Researchers suggested that momentary distraction is a common contributor to road traffic deaths
Researchers suggested that momentary distraction is a common contributor to road traffic deaths

More fatal motorbike crashes take place on nights where there is a full moon, research has found.

A study analysed fatal collisions which took place over a 30-year period in the UK, United States, Canada and Australia, comparing the number that took place on the night of a full moon compared to control nights exactly one week before and one week after.

The increased risk was even more accentuated under a supermoon, when a full moon looks bigger than normal because it is at its closest point to earth.

Researchers suggested that momentary distraction is a common contributor to road traffic deaths, with full moons, which occur about 12 times a year, a potential distraction for roads users.

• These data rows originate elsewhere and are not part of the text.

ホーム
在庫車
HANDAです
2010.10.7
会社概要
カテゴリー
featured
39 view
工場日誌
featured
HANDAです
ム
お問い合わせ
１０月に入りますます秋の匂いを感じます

Data from the official US registry of motor vehicle crashes from 1975 to 2014 showed overall, 4,494 fatal crashes occurred on the 494 nights with a full moon, equal to 9.10 per night, and 8,535 on the 988 control nights without a full moon - equal to 8.64 per night.

This gave an absolute total increase of 226 additional fatal crashes over the study period, meaning for every two full moon nights, there was one additional fatal crash.

Similar results were found when data from the UK, Canada and Australia was analysed.

The study, carried out by the University of Toronto and Princeton University and published in the BMJ, was observational so no firm conclusions can be drawn about cause and effect, researchers said.

But they added that the findings highlight the importance of constant attention when riding, and that extra care is needed when riding during a full moon.

"Additional strategies while riding might include wearing a helmet, activating headlights, scanning the road surface for defects, respecting the weather, being wary of left turning vehicles, obeying traffic laws and forgoing stunts", they added.